Le 10 juillet 1547, devant la cour du château de Saint-Germain-en-Laye, se déroula un duel célèbre opposant Guy Chabot de Saint-Gelais, baron de Jarnac, à François de Vivonne, seigneur de La Châtaigneraie. L’issue de cet affrontement donnera alors naissance à une expression proverbiale entrée dans le langage courant : le « coup de Jarnac ». Cette formule, dont le sens évoluera au fil des siècles, est aujourd’hui souvent utilisée pour décrire des manœuvres politiques, aussi habiles que retorses.
Une querelle féminine
Notre affaire commence par une rivalité mondaine, une affaire de jalousie dont seules les femmes ont le secret et la ténacité pour les mener jusqu’au bout. En effet, en 1547, la nouvelle favorite du jeune roi Henri II, Diane de Poitiers, souhaite se venger de l’ancienne maîtresse de feu François Ier, Anne de Pisseleu, plus connue sous le nom de duchesse d’Étampes. Pour atteindre sa rivale et en faisant circuler les pires rumeurs, elle cherche à ternir l’honneur de son beau-frère, Guy Chabot, baron de Jarnac.

***

_CONSIGNE RÉDIGÉE 1_
Rassemblez chaque ligne des enregistrements où figure le mot « Observed », en tenant compte de la casse.
_CONSIGNE RÉDIGÉE 2_
Poursuivez le texte sur le coup de Jarnac à partir de l'endroit où il s'arrête.

_ENREGISTREMENTS À TRAITER_
***

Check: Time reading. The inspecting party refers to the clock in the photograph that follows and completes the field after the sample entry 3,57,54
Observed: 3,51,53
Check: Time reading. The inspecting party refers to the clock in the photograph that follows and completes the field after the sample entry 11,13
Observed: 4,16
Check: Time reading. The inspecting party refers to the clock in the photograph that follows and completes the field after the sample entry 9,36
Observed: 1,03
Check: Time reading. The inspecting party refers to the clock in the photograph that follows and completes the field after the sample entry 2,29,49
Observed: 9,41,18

***

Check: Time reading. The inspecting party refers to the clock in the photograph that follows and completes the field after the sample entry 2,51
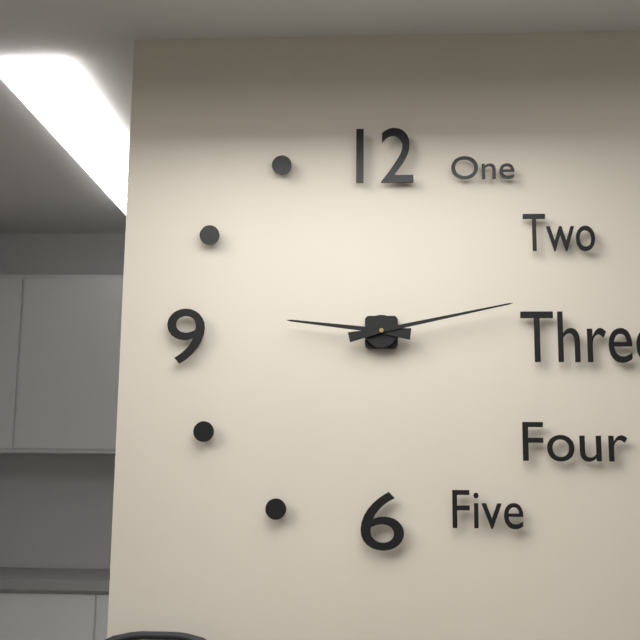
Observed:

***

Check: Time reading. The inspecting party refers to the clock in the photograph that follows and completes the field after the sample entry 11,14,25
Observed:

***

_RÉPONSE RÉDIGÉE 1_
Observed: 3,51,53
Observed: 4,16
Observed: 1,03
Observed: 9,41,18
Observed:
Observed:

_RÉPONSE RÉDIGÉE 2_
L’un des nobles de la cour, François de Vivonne, ose audacieusement invectiver directement le pauvre baron calomnié. Ne souhaitant pas laisser son honneur souillé, Jarnac demande au roi l’autorisation de laver cet affront par le sang et les armes. Henri II, bien qu’à peine monté sur le trône, accède alors à sa requête alors que le duel judiciaire n’était plus autorisé depuis le règne de Saint Louis.
Le duel de Jarnac
Le duel se tient donc le 10 juillet 1547, sur l’une des terrasses du château de Saint-Germain-en-Laye, en présence du roi et de la cour. Tous sont alors curieux de connaître la conclusion de cet événement rare, même si, pour certains, la messe est déjà dite.
En effet, Vivonne passe pour être l’une des meilleures lames du royaume ; son propre père aurait déclaré : « S'il va jamais en enfer, il en chassera les diables et s'en rendra maître. » Jarnac, lui, connaît ses limites. Pour pallier ses faiblesses, il s’est ainsi entraîné secrètement avec un maître d’armes italien, qui lui a enseigné les passes les plus habiles pour vaincre son adversaire.
Ainsi, lors du combat, Guy Chabot réussit, par quelques mouvements aussi discrets qu’efficaces, à entailler le jarret de son opposant. Vivonne s’effondre, blessé. Le roi fait alors cesser le duel et déclare Jarnac vainqueur et ayant lavé son honneur. Quant au seigneur de La Châtaigneraie, on lui accorde la vie sauve, maigre consolation dont il ne peut profiter longtemps. En effet, il finit malheureusement par succomber à sa blessure durant la nuit.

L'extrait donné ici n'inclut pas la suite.